- [Your goal]:
Copy every line of text from the records below word for word, and leave the pictures out of your answer.

- [Supplied information]:

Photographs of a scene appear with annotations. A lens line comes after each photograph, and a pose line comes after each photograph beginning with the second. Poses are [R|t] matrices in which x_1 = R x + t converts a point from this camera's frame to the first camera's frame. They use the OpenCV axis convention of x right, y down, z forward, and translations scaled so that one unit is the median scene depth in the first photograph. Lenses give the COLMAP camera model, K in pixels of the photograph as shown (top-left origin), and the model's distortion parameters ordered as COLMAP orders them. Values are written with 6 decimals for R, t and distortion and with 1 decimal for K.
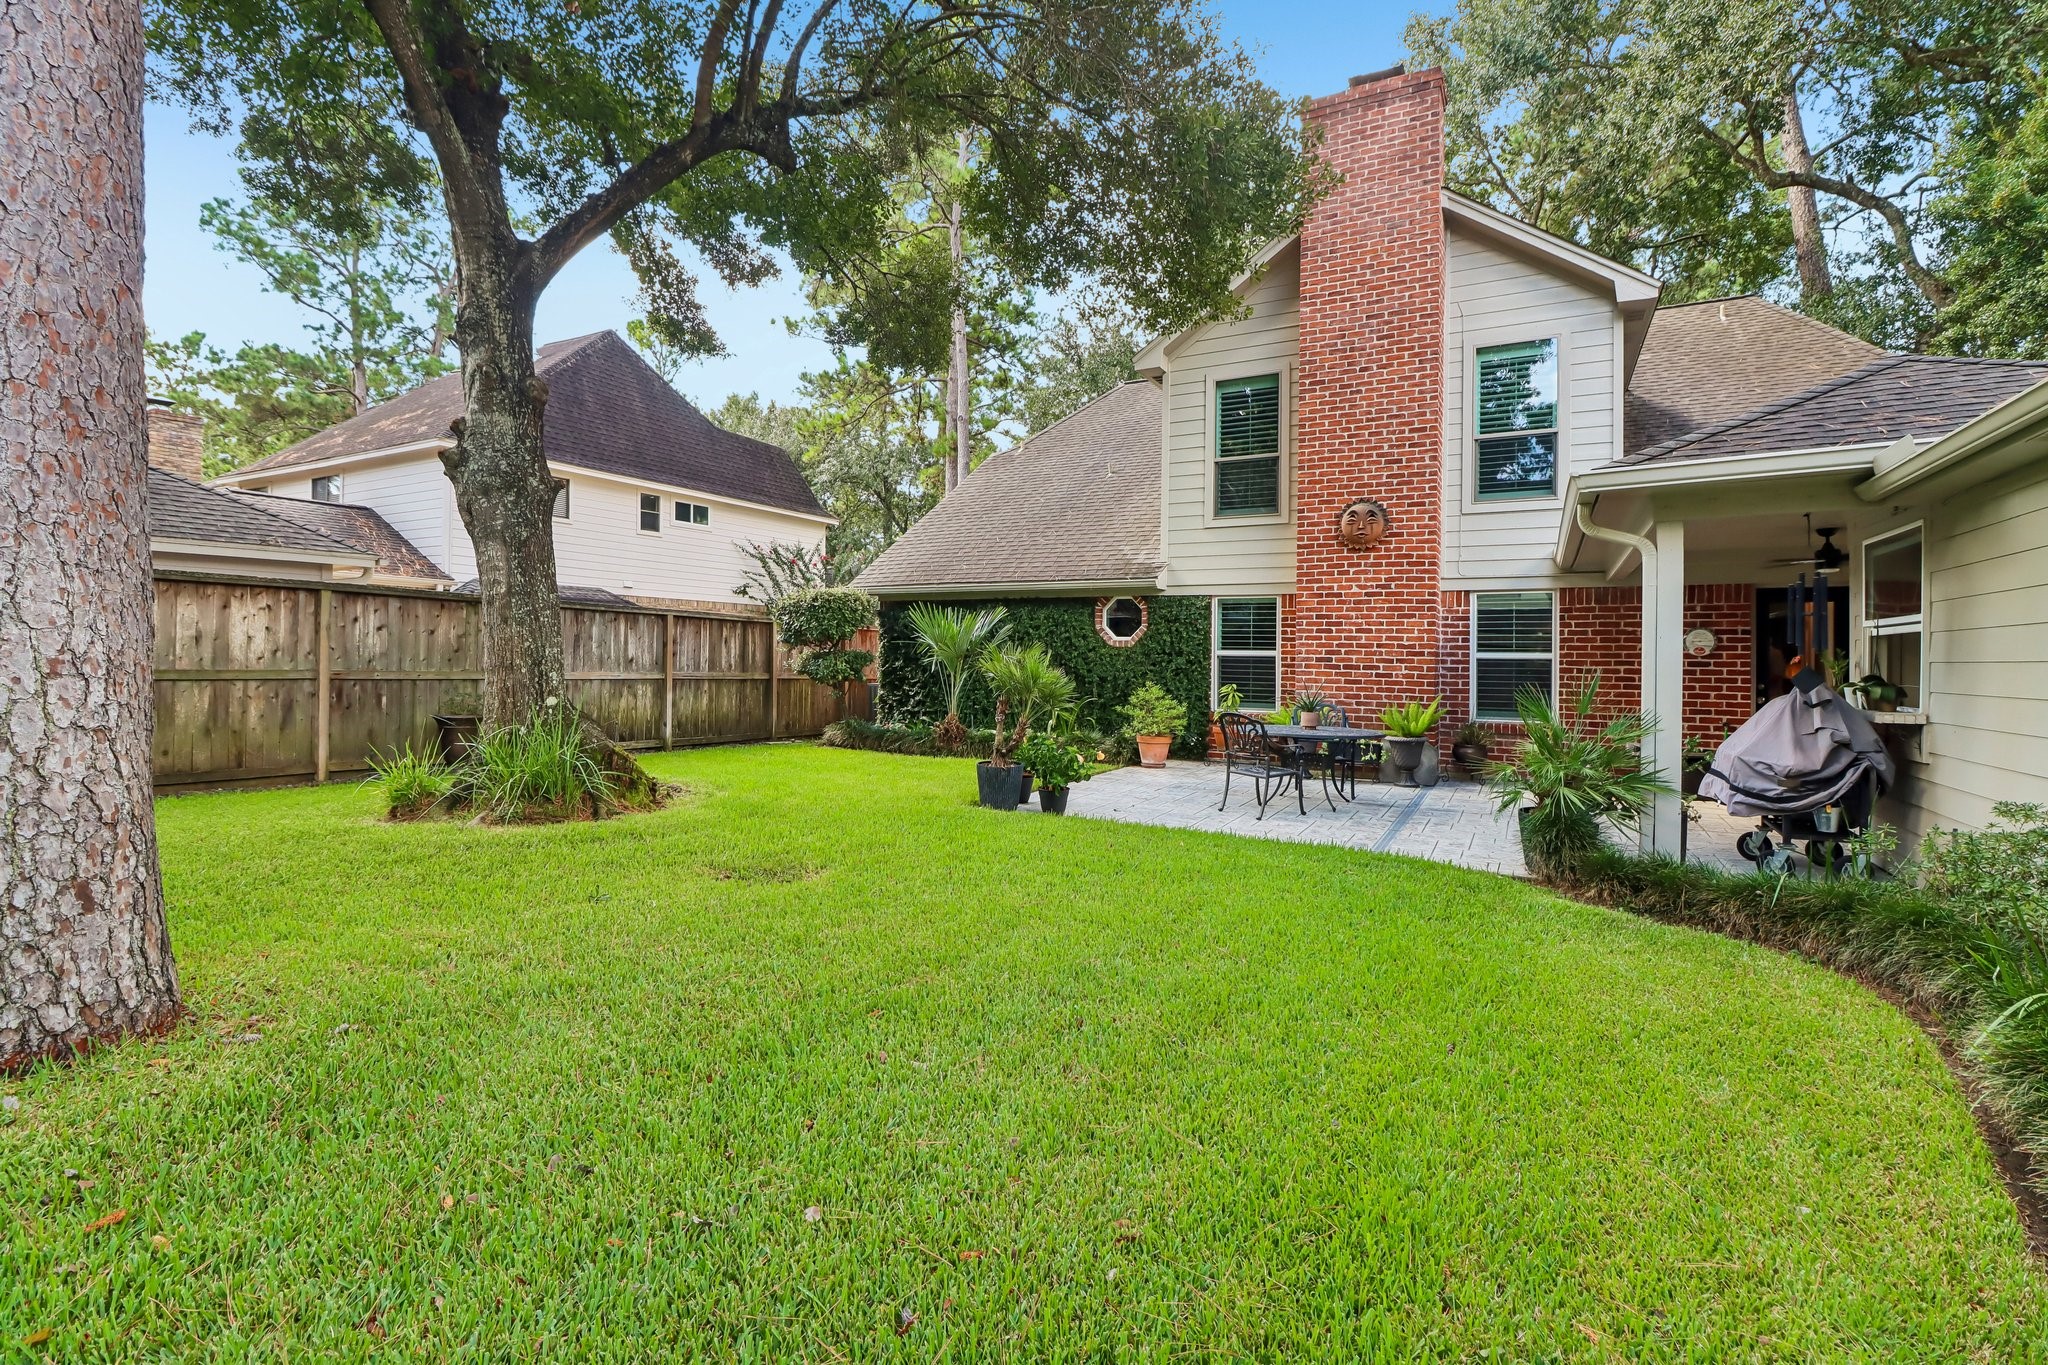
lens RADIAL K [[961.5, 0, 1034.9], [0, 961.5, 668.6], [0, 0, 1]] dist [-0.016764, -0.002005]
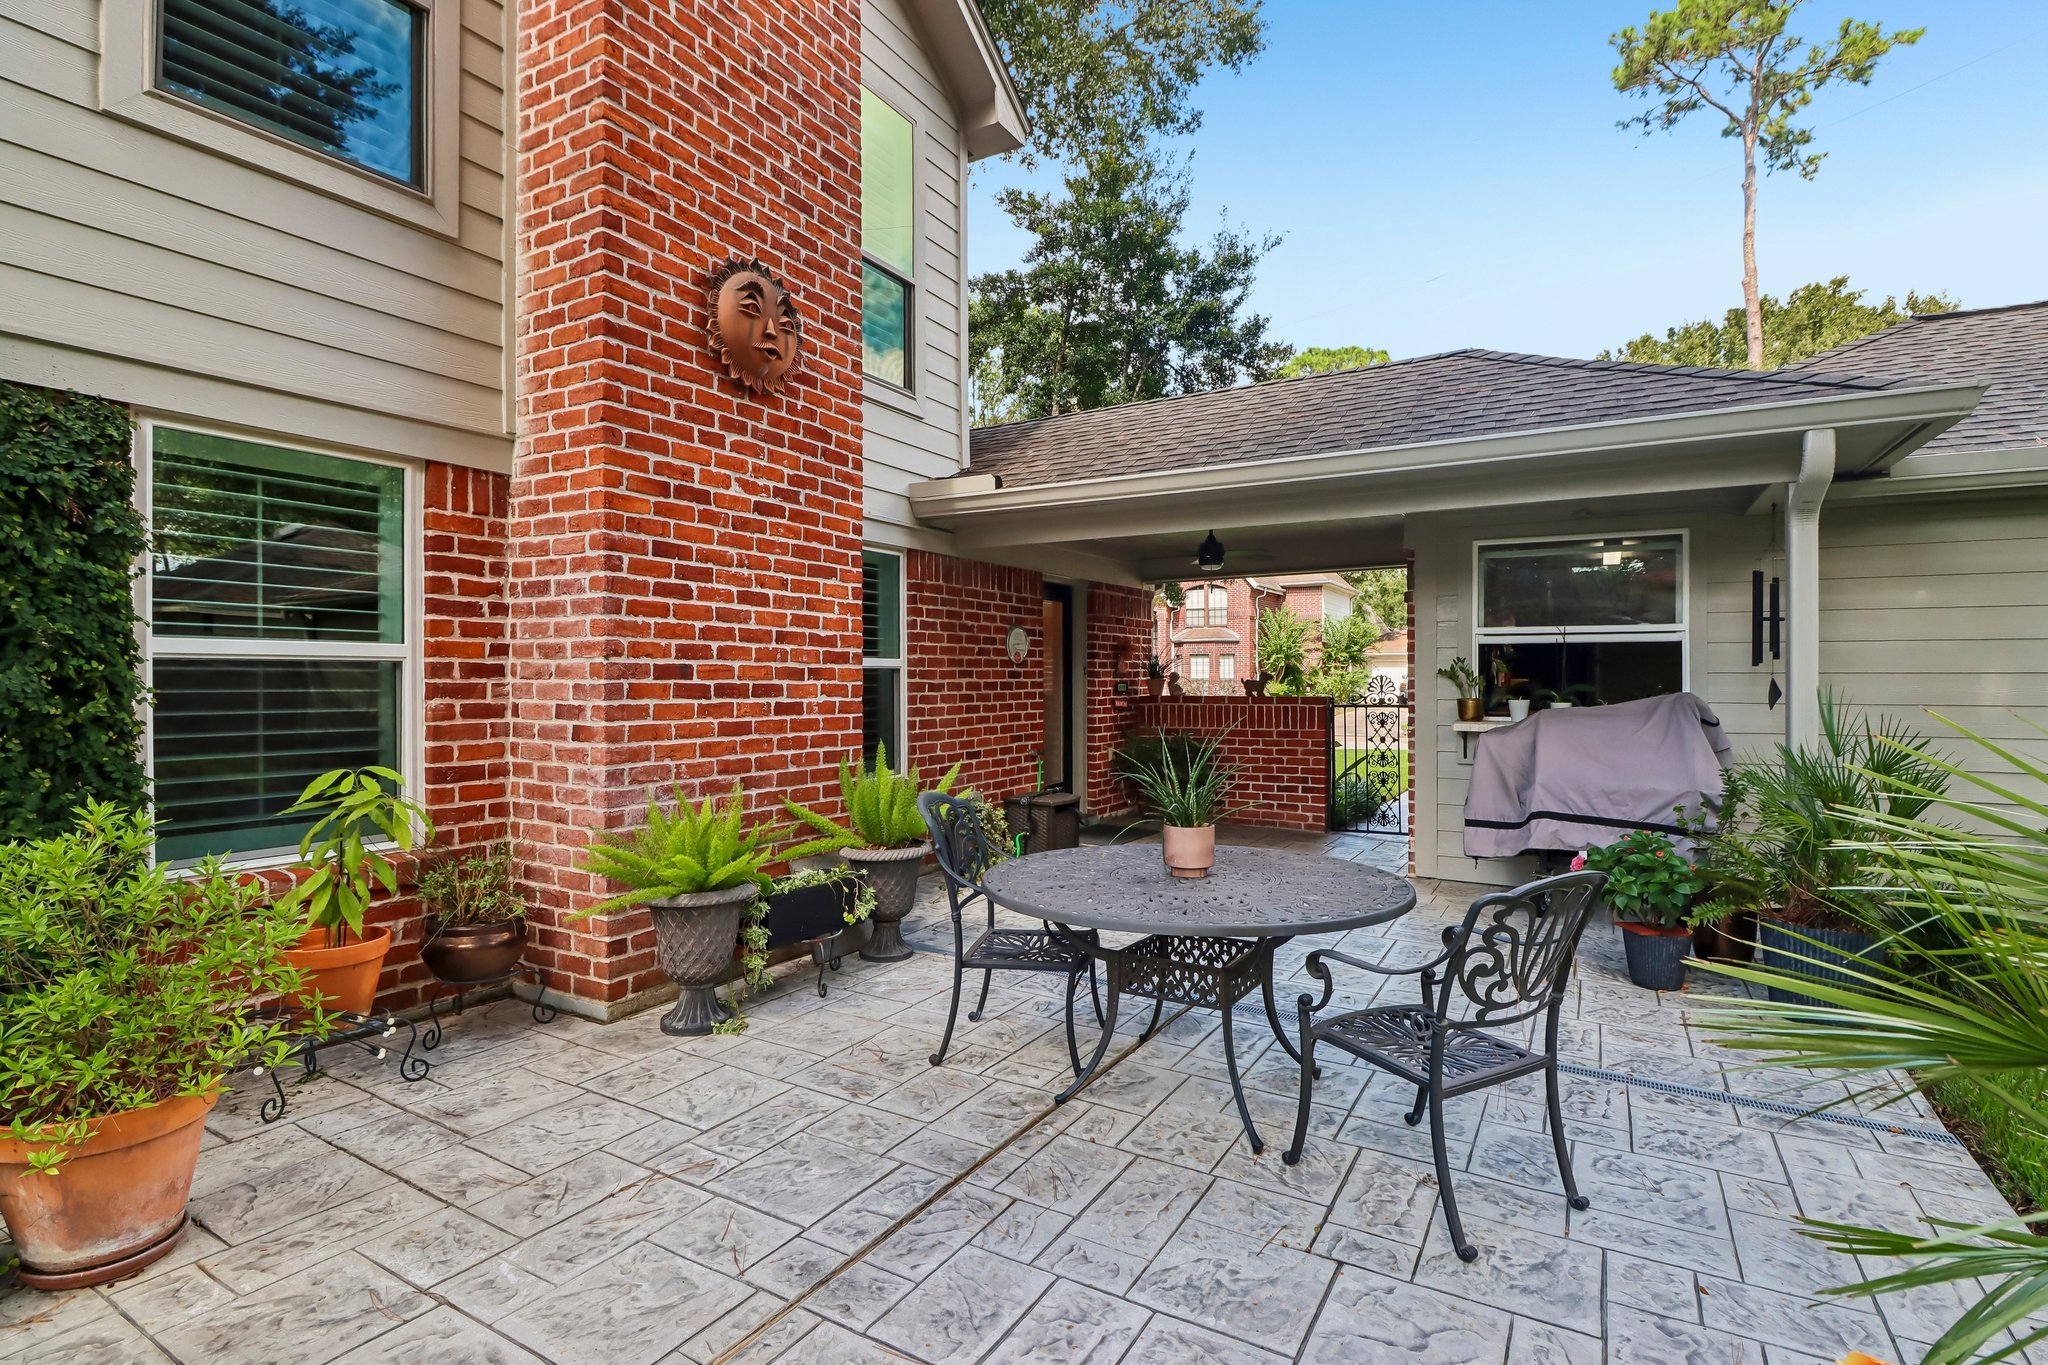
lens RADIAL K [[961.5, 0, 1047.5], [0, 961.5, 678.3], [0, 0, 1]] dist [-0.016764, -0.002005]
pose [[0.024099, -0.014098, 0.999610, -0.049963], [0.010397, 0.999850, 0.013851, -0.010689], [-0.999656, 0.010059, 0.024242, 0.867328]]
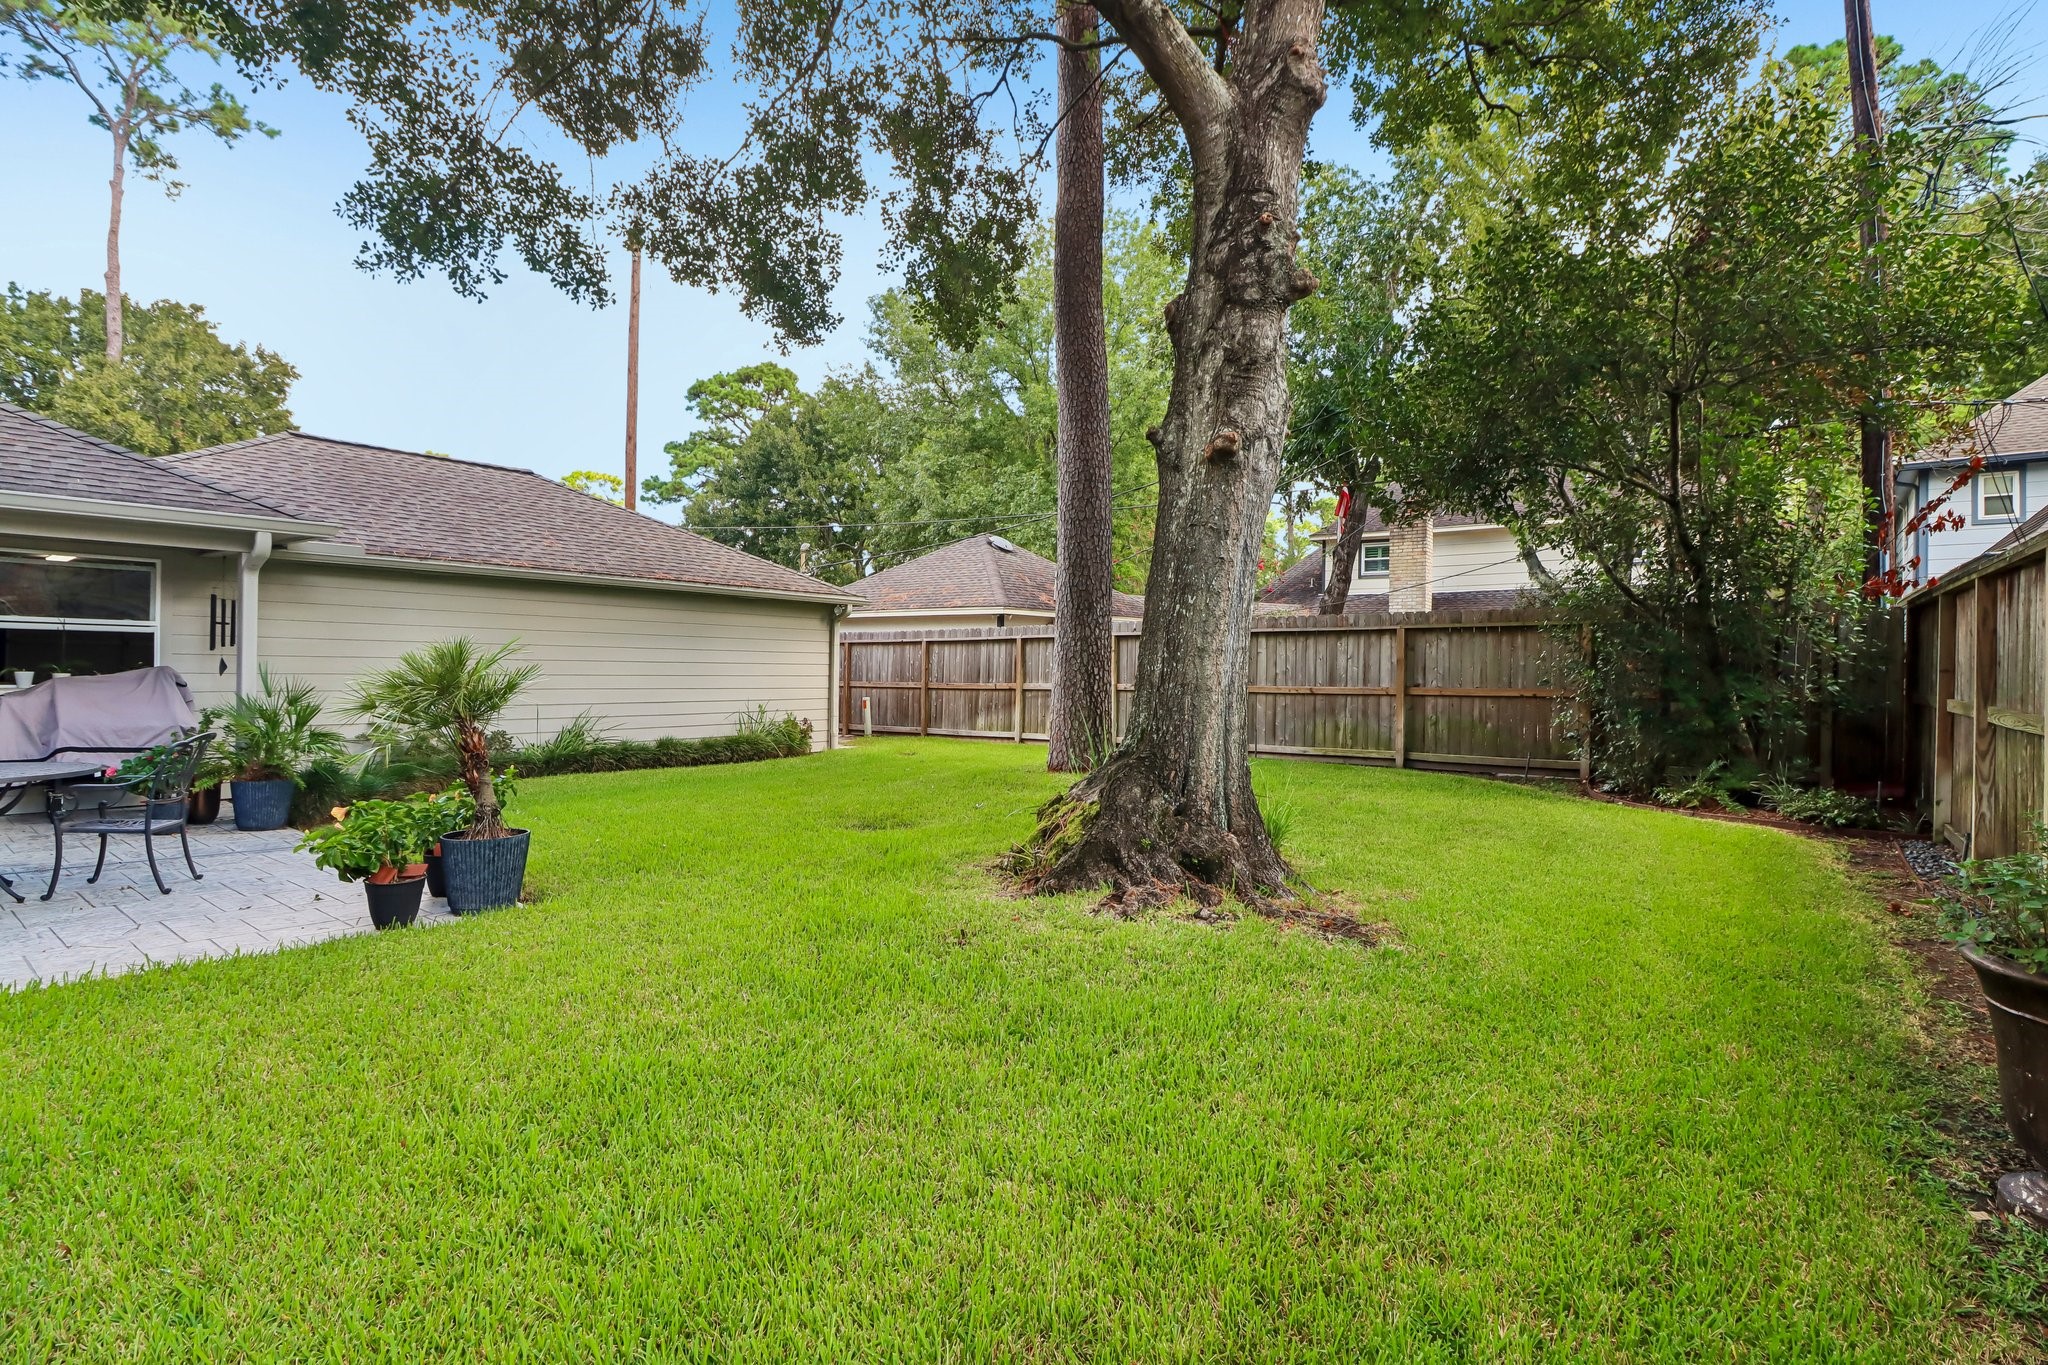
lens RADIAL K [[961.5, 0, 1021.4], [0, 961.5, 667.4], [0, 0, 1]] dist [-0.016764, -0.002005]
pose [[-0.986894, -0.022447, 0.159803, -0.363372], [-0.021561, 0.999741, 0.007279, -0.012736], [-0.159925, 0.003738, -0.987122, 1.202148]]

- [Task response]:
Photographs of a scene appear with annotations. A lens line comes after each photograph, and a pose line comes after each photograph beginning with the second. Poses are [R|t] matrices in which x_1 = R x + t converts a point from this camera's frame to the first camera's frame. They use the OpenCV axis convention of x right, y down, z forward, and translations scaled so that one unit is the median scene depth in the first photograph. Lenses give the COLMAP camera model, K in pixels of the photograph as shown (top-left origin), and the model's distortion parameters ordered as COLMAP orders them. Values are written with 6 decimals for R, t and distortion and with 1 decimal for K.
lens RADIAL K [[961.5, 0, 1034.9], [0, 961.5, 668.6], [0, 0, 1]] dist [-0.016764, -0.002005]
lens RADIAL K [[961.5, 0, 1047.5], [0, 961.5, 678.3], [0, 0, 1]] dist [-0.016764, -0.002005]
pose [[0.024099, -0.014098, 0.999610, -0.049963], [0.010397, 0.999850, 0.013851, -0.010689], [-0.999656, 0.010059, 0.024242, 0.867328]]
lens RADIAL K [[961.5, 0, 1021.4], [0, 961.5, 667.4], [0, 0, 1]] dist [-0.016764, -0.002005]
pose [[-0.986894, -0.022447, 0.159803, -0.363372], [-0.021561, 0.999741, 0.007279, -0.012736], [-0.159925, 0.003738, -0.987122, 1.202148]]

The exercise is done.